Extract every line of the listing below verbatim, leaving out the pictures.

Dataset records
*** Begin section ***
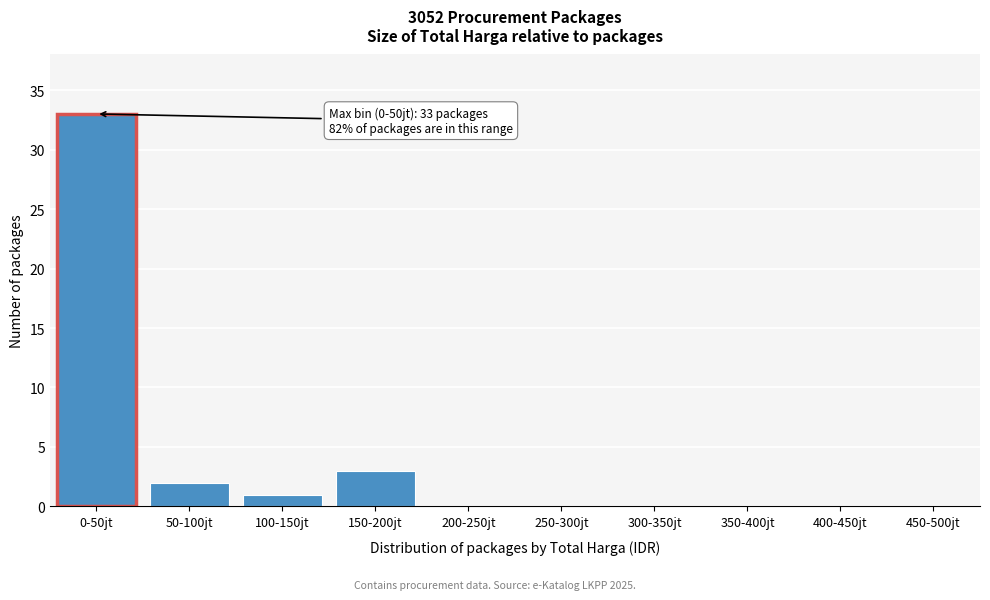

Reading left to right, list all the values displayed in this chart.

0-50jt=33	50-100jt=2	100-150jt=1	150-200jt=3	200-250jt=0	250-300jt=0	300-350jt=0	350-400jt=0	400-450jt=0	450-500jt=0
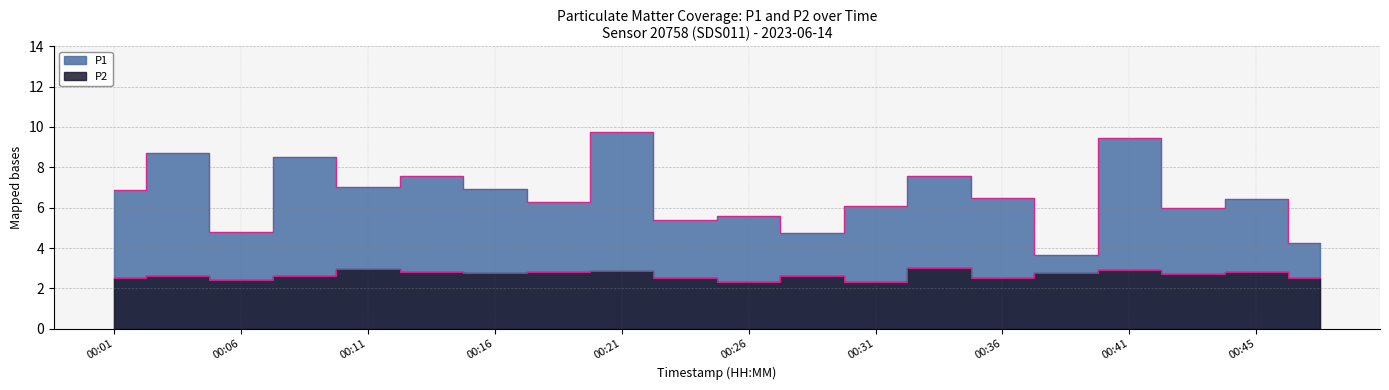

What is the value of the P2 point at the 1st from the left?

2.5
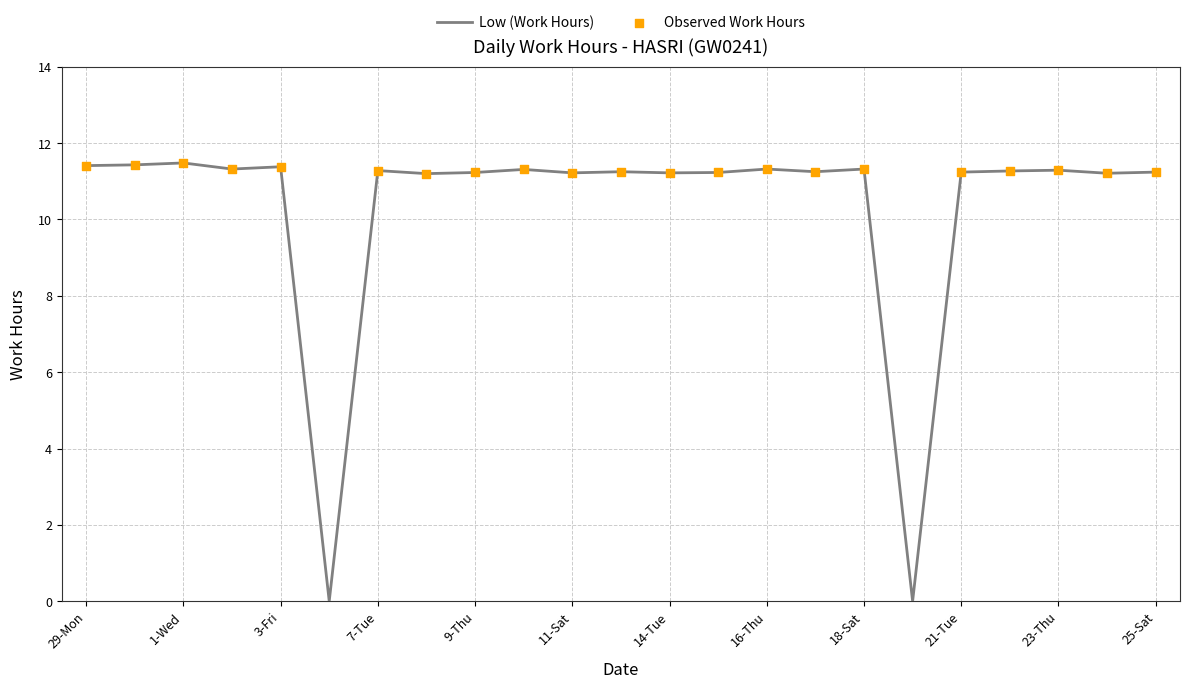

What is the difference between the maximum and minimum values?

11.5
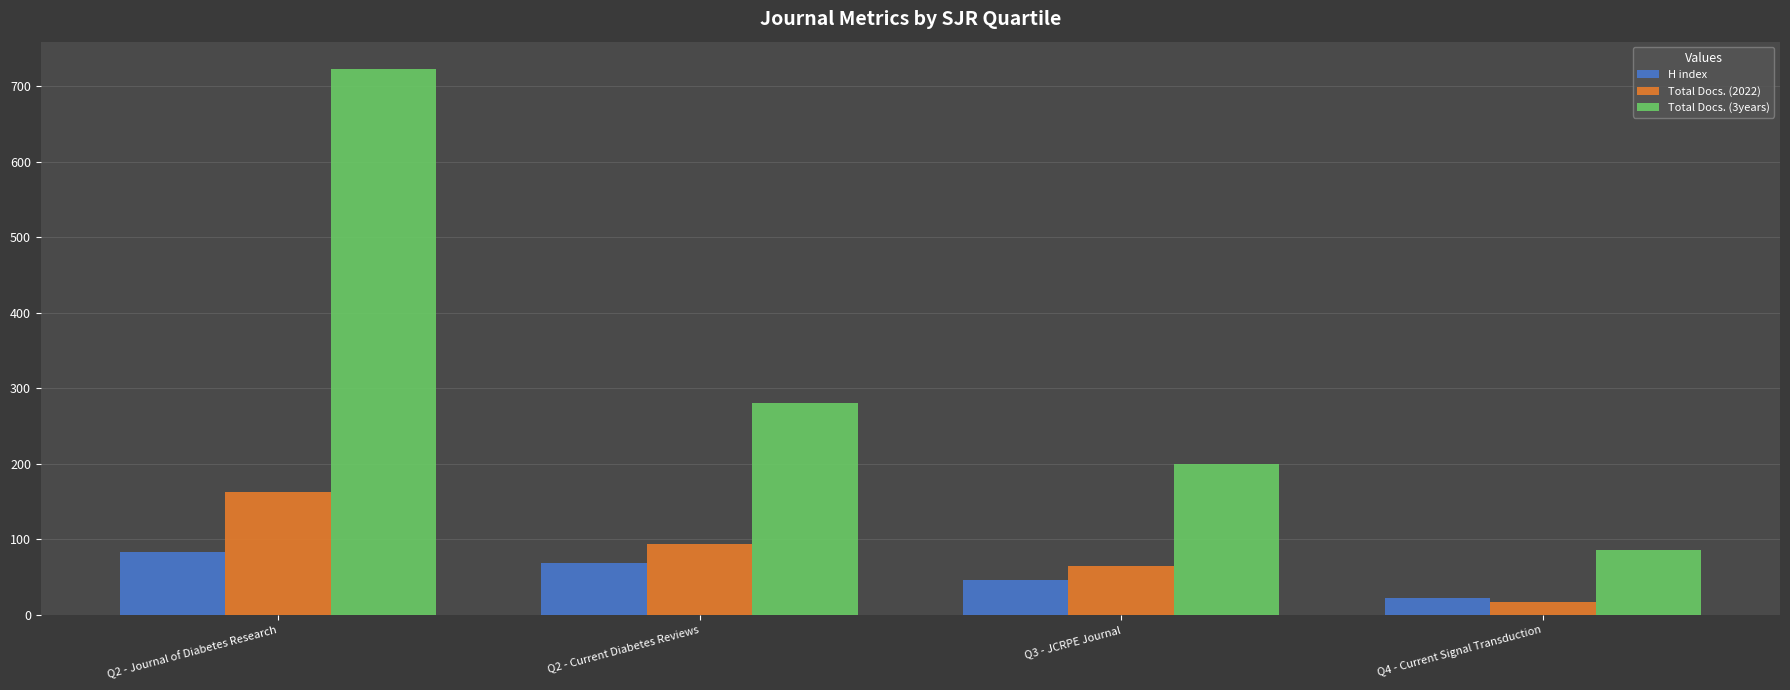

Which series changed the most between Q2 - Journal of Diabetes Research and Q2 - Current Diabetes Reviews?

Total Docs. (3years)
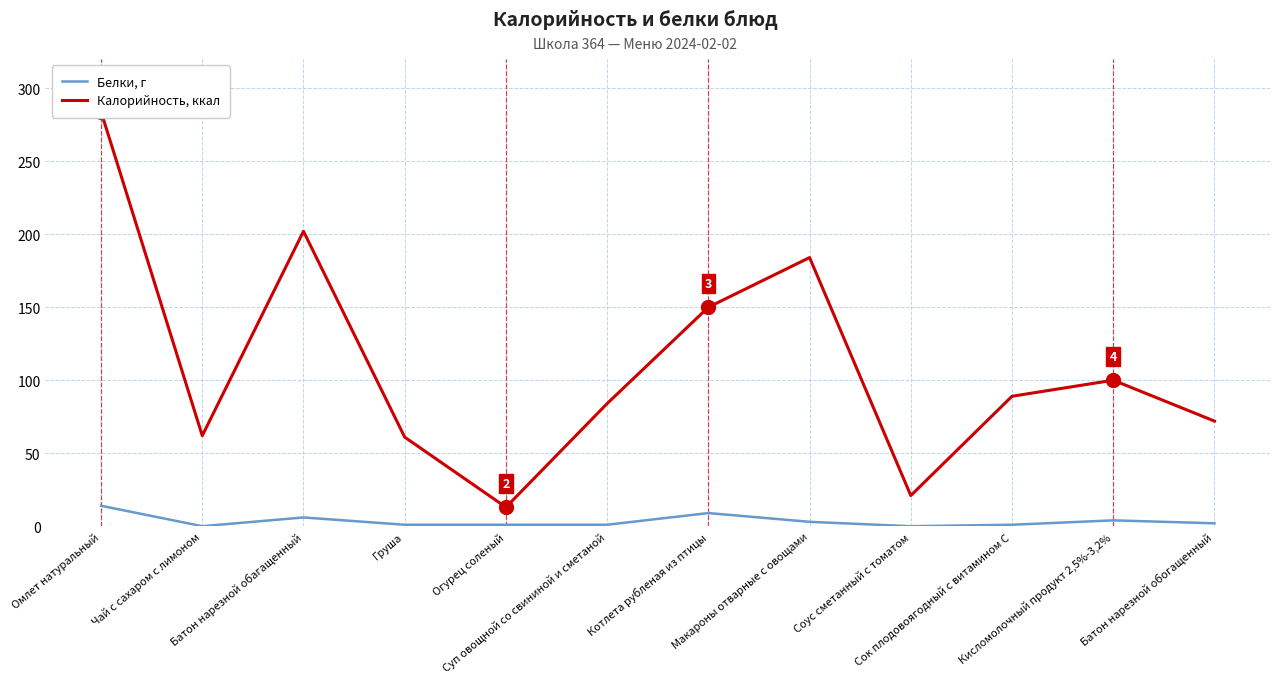

True or false: Калорийность, ккал has a value of 21 at Соус сметанный с томатом.

True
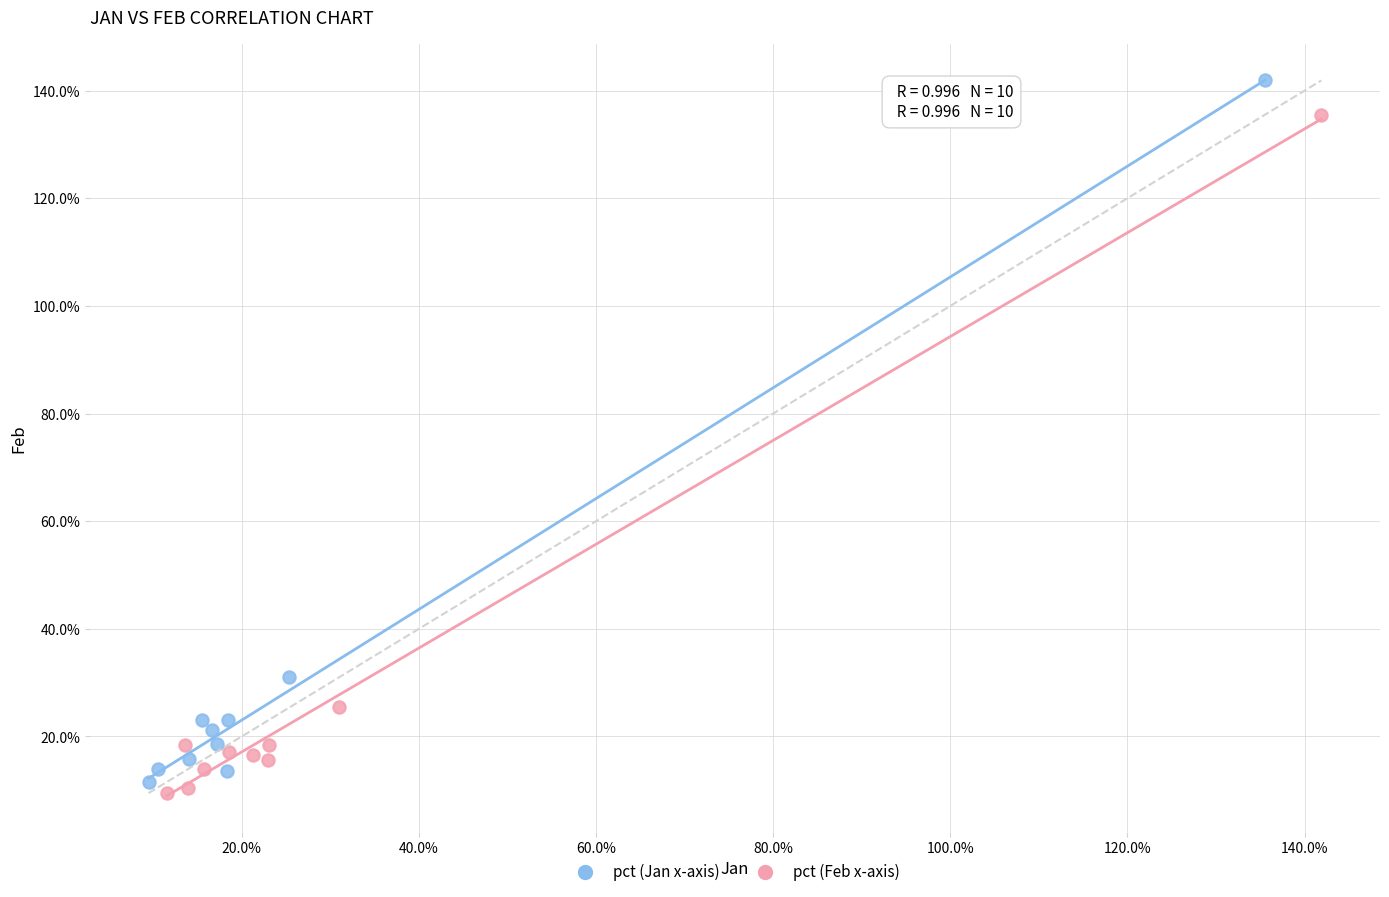

Which series has the largest Y range (max minus min)?

pct (Jan x-axis)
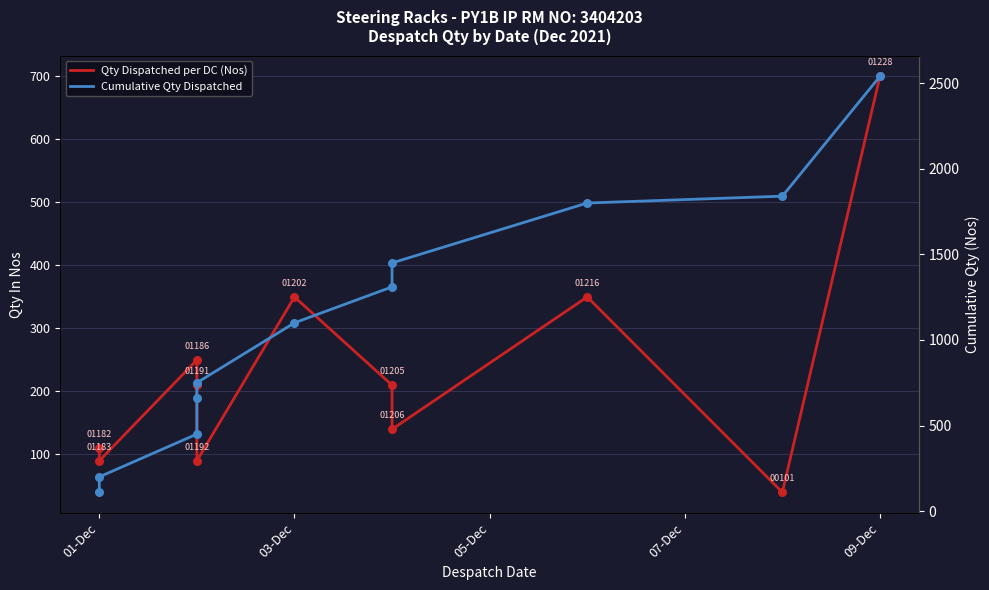

Which series has the largest total across all categories?

Cumulative Qty Dispatched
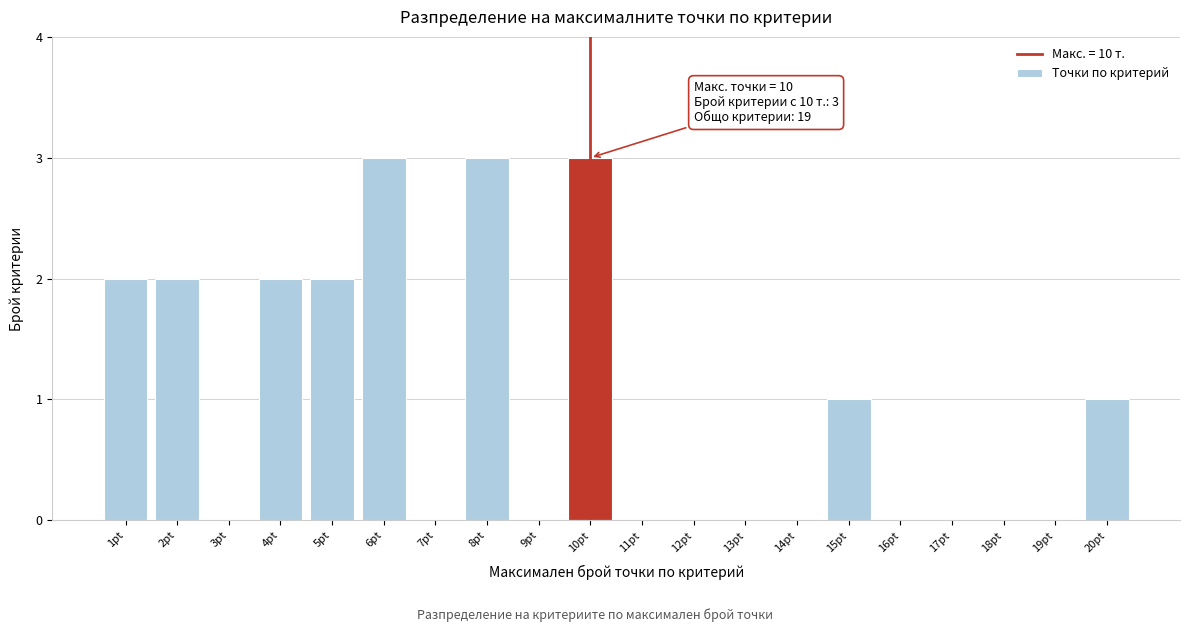

Reading right to left, what are all the values shown in this chart?

20pt=1	19pt=0	18pt=0	17pt=0	16pt=0	15pt=1	14pt=0	13pt=0	12pt=0	11pt=0	10pt=3	9pt=0	8pt=3	7pt=0	6pt=3	5pt=2	4pt=2	3pt=0	2pt=2	1pt=2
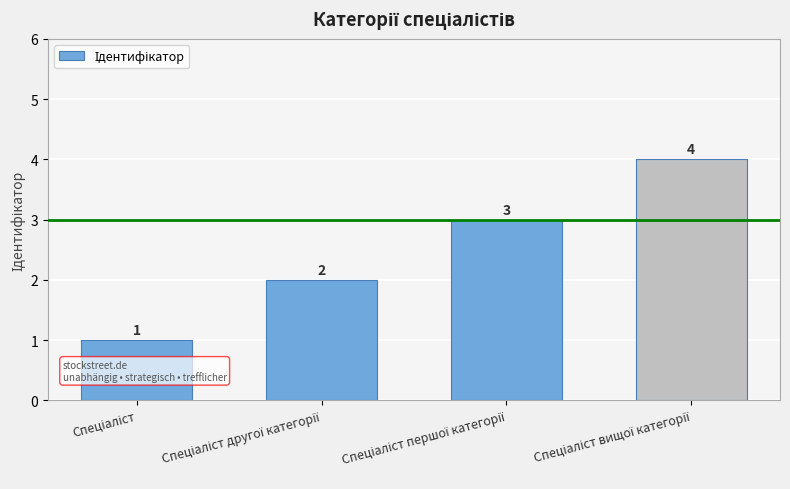

What is the value of the 2nd bar from the left?

2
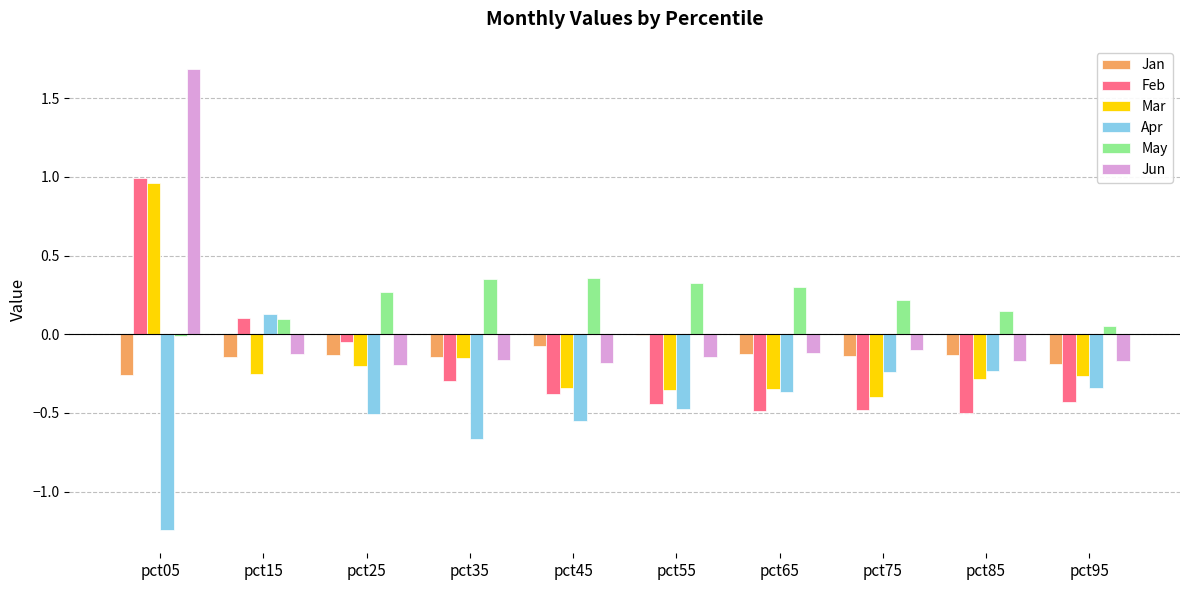

How many groups of bars are there?

10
*** End section ***
Your solution:
Reading left to right, list all the values displayed in this chart.

0-50jt=33	50-100jt=2	100-150jt=1	150-200jt=3	200-250jt=0	250-300jt=0	300-350jt=0	350-400jt=0	400-450jt=0	450-500jt=0

What is the value of the P2 point at the 1st from the left?

2.5

What is the difference between the maximum and minimum values?

11.5

Which series changed the most between Q2 - Journal of Diabetes Research and Q2 - Current Diabetes Reviews?

Total Docs. (3years)

True or false: Калорийность, ккал has a value of 21 at Соус сметанный с томатом.

True

Which series has the largest Y range (max minus min)?

pct (Jan x-axis)

Which series has the largest total across all categories?

Cumulative Qty Dispatched

Reading right to left, what are all the values shown in this chart?

20pt=1	19pt=0	18pt=0	17pt=0	16pt=0	15pt=1	14pt=0	13pt=0	12pt=0	11pt=0	10pt=3	9pt=0	8pt=3	7pt=0	6pt=3	5pt=2	4pt=2	3pt=0	2pt=2	1pt=2

What is the value of the 2nd bar from the left?

2

How many groups of bars are there?

10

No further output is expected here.